Federation and Confederation mean the same thing.
There is no differentiation from the point of view of definitions.
What difference do you perceive other than that the South chose to use the term Confederacy when it illegally succeeded.
Seriously? You're that dumb?
The US is a federal system. The UN is a confederated system. In a confederate system, the STATE has the ultimate power. In a federal system, the central governing authority has the ultimate power. If the UN were a federal system, then UN resolutions would have binding power over their members. As it is, they don't. It is up to their member states to enforce them. If the member states don't want to enforce them, then that is too bad for the UN. Israel and the US have thumbed their nose at more resolutions than any other member. If the UN were a Federation, we would have lost our bill of rights and a whole lot of other things that make us Americans a long time ago. And the Israelis would have been forced to make a deal with the Palestinians WAY long ago.
This is a Federal system.
What is a Federation?
Contrary to traditional confederate legislation, federal legislation may extend rights and obligations directly on individuals in each member state. See figure below. Obviously it is much easier to coerce individuals than it is to coerce state authorities that have the full powers of the state at their disposal for protection. Thus the central powers tend to be much more important within a federation than within a confederation.
If state and federal laws conflict, as they invariably do eventually, it is the central body's laws and legal system that prevails. Central law is superior law, and the paths of control are top-down.
Since federal law prevails with respect to each individual, there is little or no need for the central government to directly instruct state law making bodies.
This is a Confederated System.
The traditional definition of a confederation is a body whose laws are binding only on sovereigns. This means that confederate legislation has to be transformed into internal legislation in each member state in order to be binding on that state's citizens and court system.
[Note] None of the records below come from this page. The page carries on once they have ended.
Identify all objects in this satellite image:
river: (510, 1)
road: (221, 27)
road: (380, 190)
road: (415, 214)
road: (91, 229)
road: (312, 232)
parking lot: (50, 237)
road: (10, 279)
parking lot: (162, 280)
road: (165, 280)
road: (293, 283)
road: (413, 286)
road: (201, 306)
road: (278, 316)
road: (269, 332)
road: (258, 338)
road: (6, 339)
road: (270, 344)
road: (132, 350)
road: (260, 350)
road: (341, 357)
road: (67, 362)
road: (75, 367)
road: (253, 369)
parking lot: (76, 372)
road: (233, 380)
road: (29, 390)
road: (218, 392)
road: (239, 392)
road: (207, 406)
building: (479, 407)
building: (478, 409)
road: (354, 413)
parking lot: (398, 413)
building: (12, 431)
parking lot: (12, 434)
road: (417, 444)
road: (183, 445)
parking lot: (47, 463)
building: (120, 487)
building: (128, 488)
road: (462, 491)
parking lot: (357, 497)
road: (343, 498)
As the preceding figure shows, the paths of control in a confederation are top-down, but if a state fails to carry out confederate instructions, the confederation may take action only against state authorities. However, as happened during the Gulf war of 1991, it is common for state authorities to protect themselves behind a wall of ordinary people. (The United Nations is in fact a confederation, and the Iraqi authorities were probably legally bound to obey U.N. resolutions. However, legal technicalities turned out to be of minor importance as the Iraqi leaders hid and continues to hide behind a shield of innocent civilians and army personnel.) This makes the people rather than the responsible state leader suffer the consequences of illegitimate state action. As central decisions do not extend directly to individuals, traditional confederations are inherently unstable. Either they fall apart, with confederate instructions becoming no more than polite advice, or they evolve into federations.
http://www.basiclaw.net/Principles/Confederations and Federations.htm
Confederations are political institutions that join people together that have common political interests but do not believe there should be an enforcement mechanism through violence.